[MLton] implement _address and _symbol
Matthew Fluet
fluet@cs.cornell.edu
Sun, 17 Jul 2005 18:42:19 -0400 (EDT)
> > MLton already has the Pointer_{get,set} primitives, so the only
> > additional thing needed is a primitive to support _address.
>
> I'm not too clear what exactly a primitive is.
As you note below, it is essentially those operations that have no simpler
representation in any current intermediate language. The majority of the
primitives are preserved through the entire compilation process and
handled by the codegens, but there are a handful that are eliminated
earlier in the process.
The reference source for primitives is mlton/atoms/prim.sig.
> Shouldn't there already be one if _import # exists?
Sort of. The _import # expression gets translated into the FFI_Symbol
primitive, whose semantics is "the address denoted by the symbol".
> So, let me see if my very general understanding of MLton is right:
> it parses the source into an AST
Right, this corresponds to mlton/front-end/* and mlton/ast/* files.
> it does some kind of scoped binding of names to values
> it type checks and associates types with the values
Correct, this corresponds to mlton/elaborate/* files.
This process simultaneously rewrites the program into the CoreML
intermediate language: mlton/core-ml/* files.
> it rewrite the whole thing into successively simpler languages
> finally, there is a language so simple that it is only calls to
> 'primitives'
> this gets run through the codegen
>
> If the above is right, then what I need to do is add _address and _symbol as
> keywords to the parser, teach the type checker how to resolve the type of
> these things using the '_symbol "s": type;' syntax, during one of those
> intermediate language steps convert it to a pair of functions that call
> Pointer_{get,set}.

=== WHAT YOU SHOULD DO ===
In the MLton post, rewrite the passage that begins at the words "[MLton] implement _address" and stops after "in the process.", renaming "codegens" to "code generators".

=== LISTED ENTRIES ===

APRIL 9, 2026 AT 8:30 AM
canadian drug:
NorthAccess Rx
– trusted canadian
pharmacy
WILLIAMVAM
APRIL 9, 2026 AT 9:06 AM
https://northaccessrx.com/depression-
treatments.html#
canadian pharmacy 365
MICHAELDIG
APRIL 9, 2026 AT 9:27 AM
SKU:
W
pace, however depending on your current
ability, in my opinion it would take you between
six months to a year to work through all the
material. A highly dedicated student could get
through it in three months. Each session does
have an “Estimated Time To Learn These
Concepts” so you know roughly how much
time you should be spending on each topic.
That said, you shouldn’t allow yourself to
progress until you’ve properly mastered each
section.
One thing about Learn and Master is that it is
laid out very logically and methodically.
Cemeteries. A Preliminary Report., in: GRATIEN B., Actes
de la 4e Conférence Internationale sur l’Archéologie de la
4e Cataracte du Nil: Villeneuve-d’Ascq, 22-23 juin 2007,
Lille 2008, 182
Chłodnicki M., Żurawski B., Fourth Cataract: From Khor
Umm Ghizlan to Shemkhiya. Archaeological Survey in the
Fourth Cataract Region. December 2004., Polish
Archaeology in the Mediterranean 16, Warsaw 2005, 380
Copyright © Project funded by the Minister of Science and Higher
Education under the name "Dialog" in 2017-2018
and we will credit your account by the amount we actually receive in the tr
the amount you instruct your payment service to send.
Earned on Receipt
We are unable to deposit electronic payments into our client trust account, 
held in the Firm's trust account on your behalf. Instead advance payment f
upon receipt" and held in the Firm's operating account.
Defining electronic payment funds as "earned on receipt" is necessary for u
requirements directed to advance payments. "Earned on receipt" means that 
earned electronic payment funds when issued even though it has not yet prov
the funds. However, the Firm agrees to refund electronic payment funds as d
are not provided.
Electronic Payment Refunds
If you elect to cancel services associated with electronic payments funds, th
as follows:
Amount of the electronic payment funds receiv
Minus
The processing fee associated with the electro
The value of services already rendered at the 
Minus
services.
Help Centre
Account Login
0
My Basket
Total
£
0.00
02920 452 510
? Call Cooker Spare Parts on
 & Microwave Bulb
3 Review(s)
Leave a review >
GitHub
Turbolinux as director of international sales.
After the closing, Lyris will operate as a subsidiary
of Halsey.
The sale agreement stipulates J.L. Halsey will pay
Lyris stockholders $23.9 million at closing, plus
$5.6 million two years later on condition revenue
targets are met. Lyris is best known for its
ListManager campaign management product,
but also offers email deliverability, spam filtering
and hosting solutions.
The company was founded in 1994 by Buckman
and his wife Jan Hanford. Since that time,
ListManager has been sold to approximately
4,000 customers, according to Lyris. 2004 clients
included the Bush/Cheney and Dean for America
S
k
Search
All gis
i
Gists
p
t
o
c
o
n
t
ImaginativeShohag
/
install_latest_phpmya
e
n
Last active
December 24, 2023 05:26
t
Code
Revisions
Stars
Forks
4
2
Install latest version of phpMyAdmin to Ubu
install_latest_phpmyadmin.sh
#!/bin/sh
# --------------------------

=== ANSWER FOR THE TASK ===
[MLton] implement _address and _symbol
Matthew Fluet
fluet@cs.cornell.edu
Sun, 17 Jul 2005 18:42:19 -0400 (EDT)
> > MLton already has the Pointer_{get,set} primitives, so the only
> > additional thing needed is a primitive to support _address.
>
> I'm not too clear what exactly a primitive is.
As you note below, it is essentially those operations that have no simpler
representation in any current intermediate language. The majority of the
primitives are preserved through the entire compilation process and
handled by the code generators, but there are a handful that are eliminated
earlier in the process.